Mr Fenech said the government’s strategy to reduce the deficit was not by increasing taxes such as on cigarettes and cement, but primarily by control on government spending where it was not socially needed.
Plants like STMicroelectronics were a major part of the country’s imports and exports, as was the trading in fuel. It was not this year’s oil export figures that had been wrong but last year’s which had been overlooked. In 2010, as Malta had been coming out of the financial crisis, it had exported much more than previously.
The government did not agree with bunkering operators that the proposed tax was illegal. Talks on its implementation had brought up some proposals on other ways of achieving the targeted €6 million.
There had been a 37 per cent rise in investment in 2010, and for Malta Enterprise, 2011 would result as the best year since 2007 for investment and job creation.
Instead of scaling back, the three important operators quoted by the opposition – Playmobil, Trelleborg and Toly – had respectively increased their workforce by 74, 32 and five by November. The latter two had been among those going for a four-day week and helped out by the government during the recession.

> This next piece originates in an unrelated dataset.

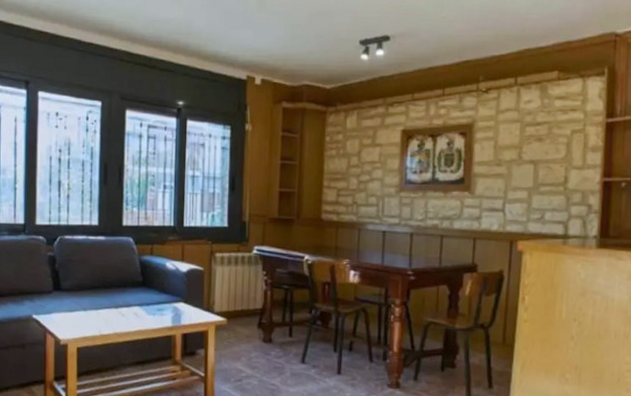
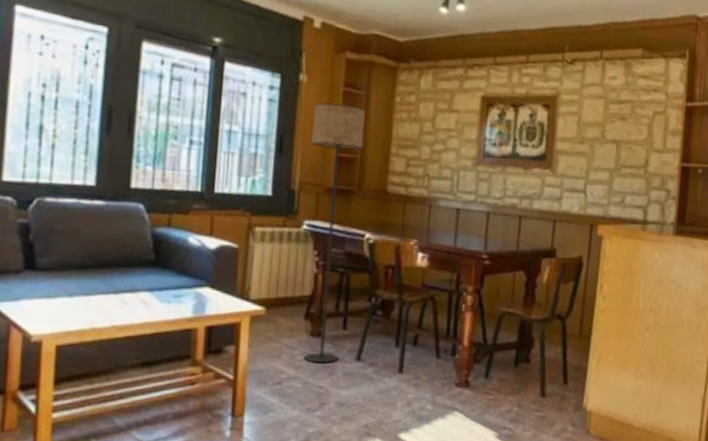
floor lamp: none [257,147,301,365] -> present [305,102,366,364]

The concept of service charge on industrial estates had been in all factory leasing contracts for years. There had been no hikes in rentals since 2004 but some lease contracts were now close to expiry. The government preferred to invest itself through Malta Industrial Parks but then expected the investment to be covered in the rental rates.

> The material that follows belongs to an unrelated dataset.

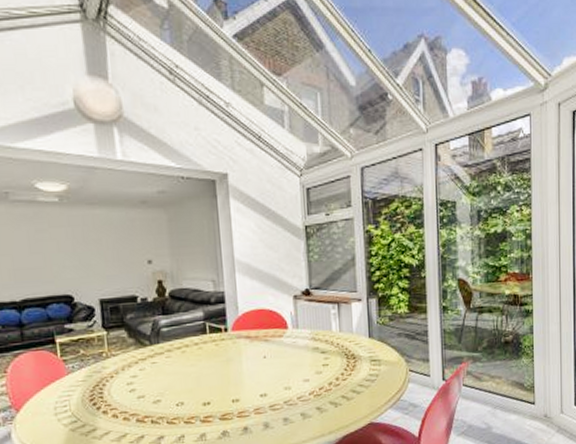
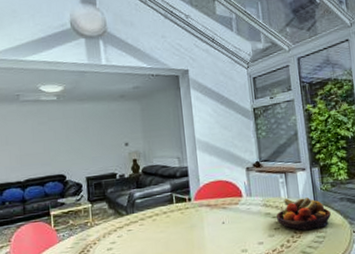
fruit bowl: none [325,332,386,368] -> present [275,197,331,231]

Mr Fenech said the service charge was not intended as revenue but to keep up industrial zones with quality for Excellence 2015. Many factories were kept in pristine shape internally but their surroundings were dismal.
It was preferable for the tenants’ associations to handle such tasks, and if the cost turned out to be lower than the moneys accrued they could have refunds or have the surplus knocked down from the following year’s rates.

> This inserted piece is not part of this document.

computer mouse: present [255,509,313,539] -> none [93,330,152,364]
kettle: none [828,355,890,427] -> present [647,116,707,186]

Talks were under way on a new scheme for heavy energy users, particularly those with thousands of workers.
The government’s promise of a one-stop shop for industry would be coming true with the Bio Park at San Ġwann, and the minister had personally committed himself to ensure that economic operators would get feedback within 10 days. Such a commitment with the economic sectors was important because they created jobs and paid taxes.
Even in such difficult times as the conflict in Libya, the government had supported more than 70 Maltese companies with interests there, including postponing payments.
During the past four years the government had voted €20 million for industry. With tongue in cheek Mr Fenech apologised to local industry because they had not really received €20 million, but €42 million. And by next year that would have increased to €48 million, taken from other projects. This was just one of the many ways in which the government had helped and would continue to help local industry.
Earlier, Parliamentary Secretary Jason Azzopardi said the Cabinet had resolved that 80 per cent of those wishing to open their own business need only notify the Commerce Department, removing all bureaucratic procedures. He said 1,000 business licences had been issued this year.
The Land Department was to transfer 125 residential blocks to the Housing Authority for the home ownership scheme. He announced that 3,200 residences in Cottonera and Valletta, which had been rented after the war, would be offered to the tenants for ownership at non-commercial rates.
An exercise to identify vacant property in Valletta was under way. The 160,000 files in the Land Department were being scanned and digitised. The government had paid €2.4 million for expropriated land this year and 17 expropriated parcels of land which the government had never used had been returned to their owners. Revenue for the Land Department this year amounted to €38 million.
Dr Azzopardi said 363 leases of Church property, that had been passed to the government under the 1993 agreement, had been redeemed.